Traditionelle Vorstellungen von Männlichkeit und Weiblichkeit im Bereich
von ‚Bewegung und Sport’ sind – trotz
emanzipatorischer Bemühungen und
der sozialen Erwünschtheit neuer
‚Rollenbilder’ – offensichtlich nach wie
vor bei bildungsfernen und -nahen
Eltern vorhanden und orientieren
vielfach das Handeln im Bereich der
frühkindlichen Bewegungserziehung
und -sozialisation. In den ersten
Lebensjahren, in denen die Kinder
motorische Fähigkeiten erst entwickeln
müssen (z. B. laufen, klettern, springen),
scheint die ‚Beeinflussung’ in Form von
geschlechtsspezifischen Verhaltens-
erwartungen und Rückmeldungen
zunächst äußerst subtil zu sein und
wird auf der Bewusstseinsebene kaum
realisiert. Mit zunehmender Bewegungssicherheit steigen aber offensichtlich die an die Bewegungsaktivitäten geknüpften sozialen Erwartungen –
vor dem Hintergrund des verinnerlichten
geschlechtsspezifischen Normenspektrums.
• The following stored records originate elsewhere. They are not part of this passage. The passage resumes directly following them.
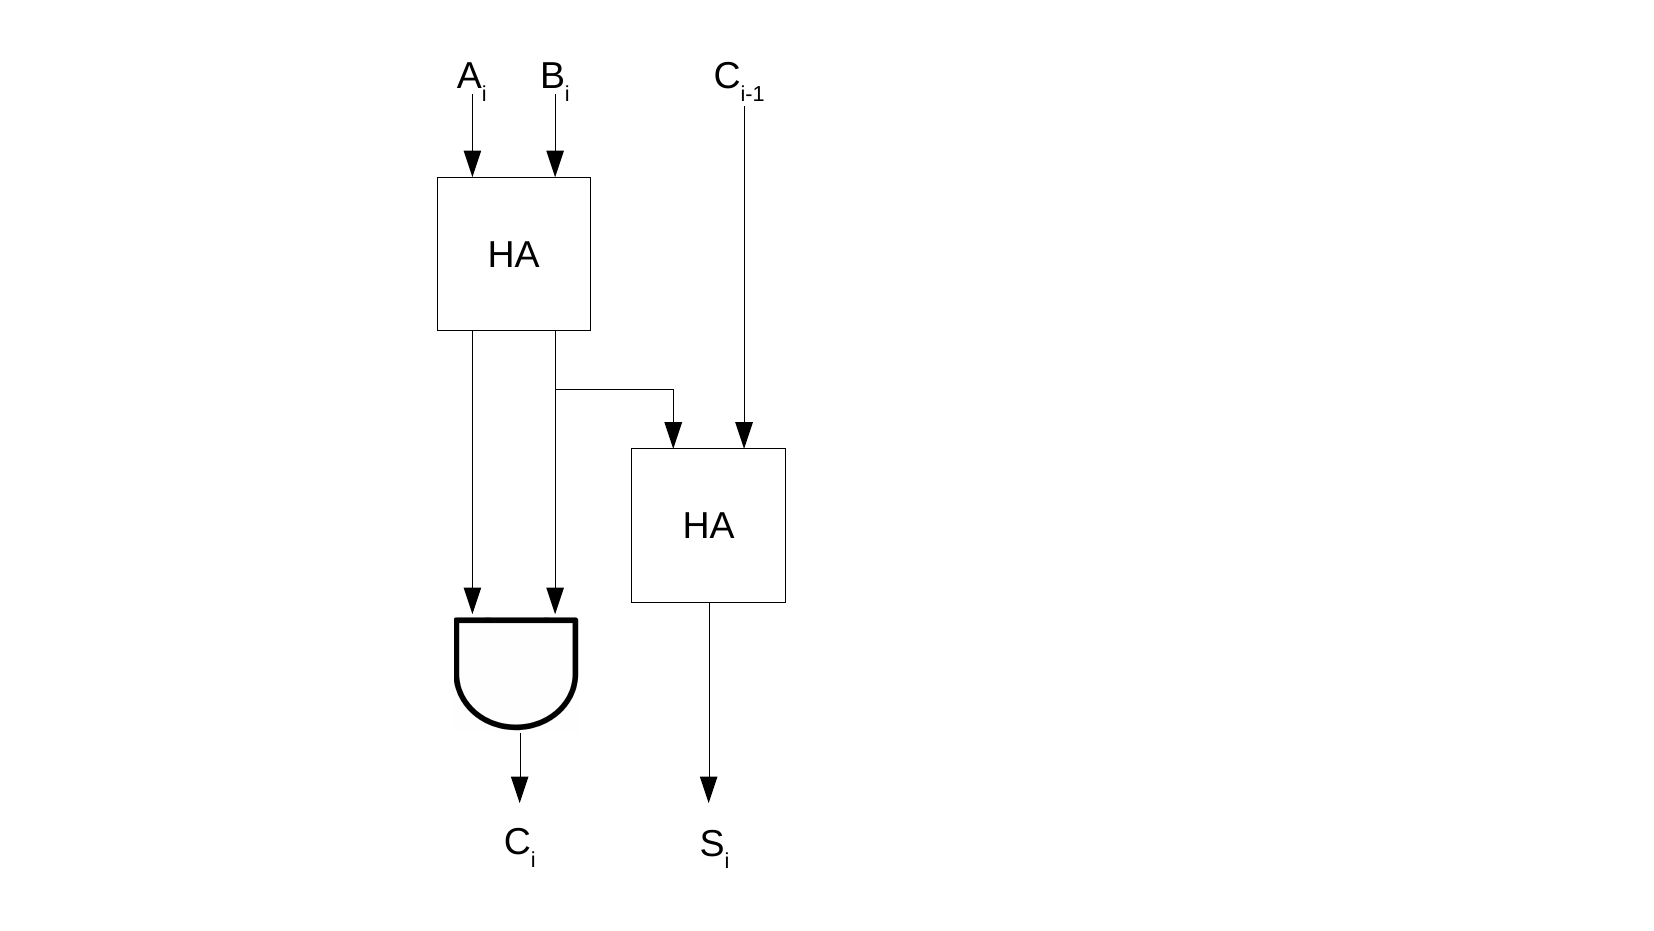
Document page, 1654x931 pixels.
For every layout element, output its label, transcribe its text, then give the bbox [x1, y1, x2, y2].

text_box Ci [489, 813, 555, 922]
picture [454, 614, 580, 733]
text_box HA [631, 448, 786, 603]
text_box Ai [442, 47, 502, 114]
text_box Si [684, 814, 745, 881]
text_box HA [437, 177, 591, 331]
text_box Bi [525, 47, 585, 114]
text_box Ci-1 [698, 47, 780, 114]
Die Eltern sehen in – der mit
dem Lebensalter zunehmenden – aktiven Auslegung der Geschlechtertypik
durch das Kind selbst oftmals eine
Bestätigung für ihre (m.o.w. latente)
Theorie der Wesensmerkmale – dass
geschlechtstypisches Bewegungsverhalten auch als eine Konsequenz der
Verarbeitung sozialer Realität gilt, wird
in diesem Zusammenhang oftmals
ausgeblendet.
Unsere gegenwärtigen Forschungsbemühungen richten sich auf die
Ausdifferenzierung der familiären
Strukturen und Hintergründe (Migration, Familiensituation etc.), um
tieferen Einblick in die Form der
Erwartungen und Verhaltensinterventionen zu erhalten.